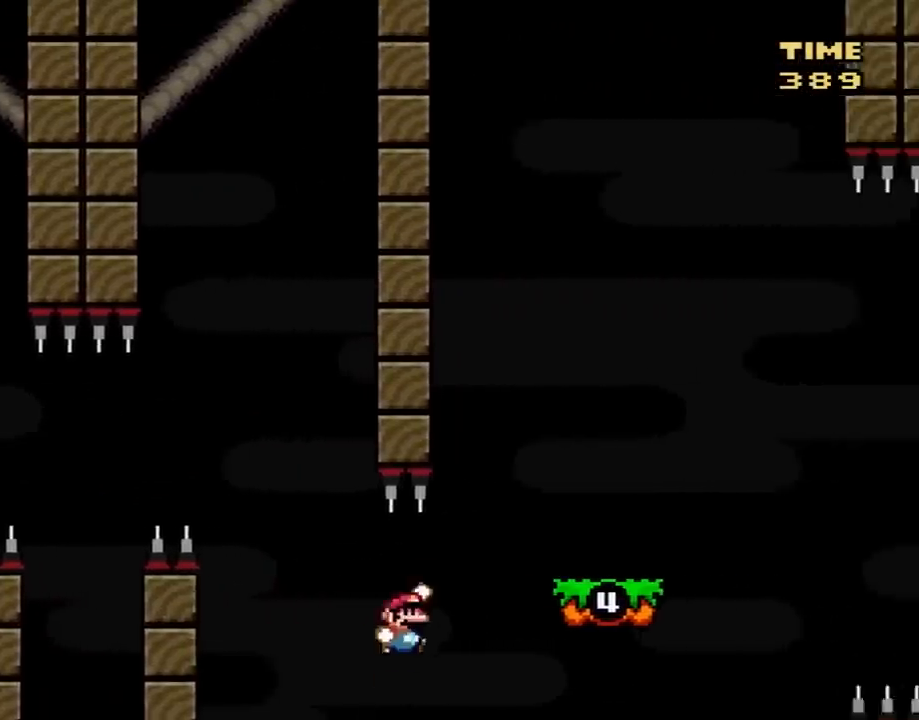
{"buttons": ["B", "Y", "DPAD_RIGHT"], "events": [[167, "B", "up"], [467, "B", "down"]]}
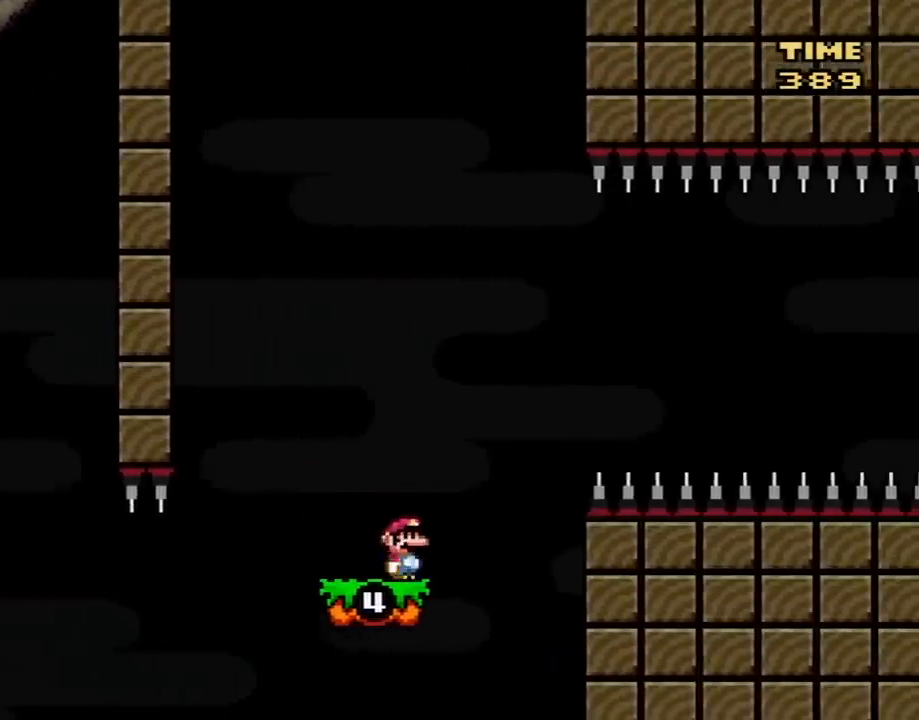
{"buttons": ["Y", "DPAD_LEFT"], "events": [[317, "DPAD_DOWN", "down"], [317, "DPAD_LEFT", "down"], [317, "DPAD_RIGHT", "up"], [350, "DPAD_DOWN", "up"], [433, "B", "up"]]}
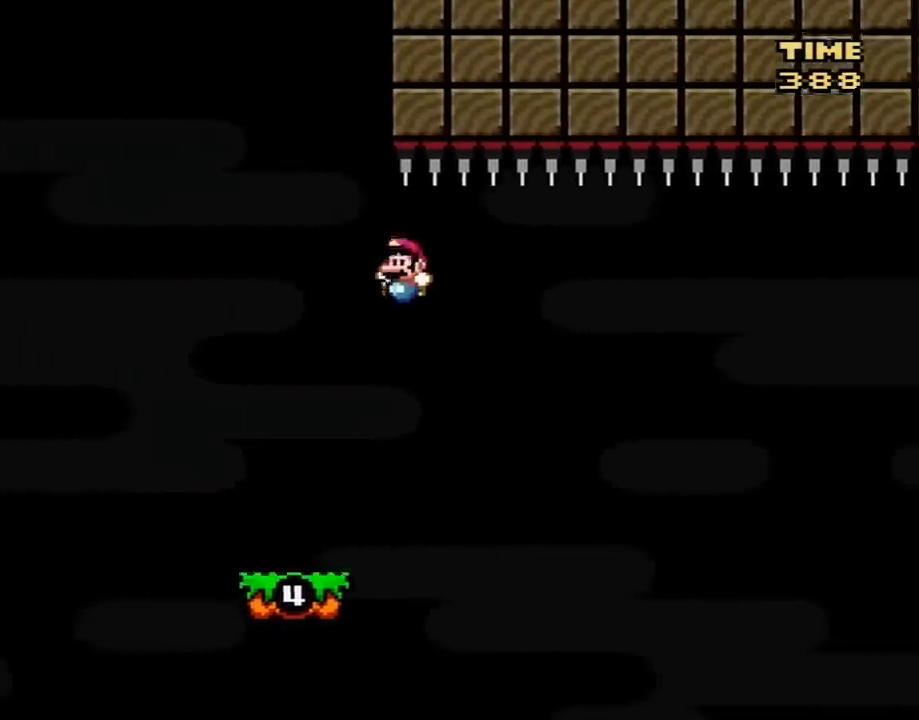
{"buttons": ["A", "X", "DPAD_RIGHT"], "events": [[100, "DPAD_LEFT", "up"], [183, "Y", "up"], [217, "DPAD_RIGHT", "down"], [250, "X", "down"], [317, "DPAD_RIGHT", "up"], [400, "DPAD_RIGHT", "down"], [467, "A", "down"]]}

Aim of the task => The material above is to be repeated word for word, with no images kept.

Result =>
{"buttons": ["B", "Y", "DPAD_RIGHT"], "events": [[167, "B", "up"], [467, "B", "down"]]}
{"buttons": ["Y", "DPAD_LEFT"], "events": [[317, "DPAD_DOWN", "down"], [317, "DPAD_LEFT", "down"], [317, "DPAD_RIGHT", "up"], [350, "DPAD_DOWN", "up"], [433, "B", "up"]]}
{"buttons": ["A", "X", "DPAD_RIGHT"], "events": [[100, "DPAD_LEFT", "up"], [183, "Y", "up"], [217, "DPAD_RIGHT", "down"], [250, "X", "down"], [317, "DPAD_RIGHT", "up"], [400, "DPAD_RIGHT", "down"], [467, "A", "down"]]}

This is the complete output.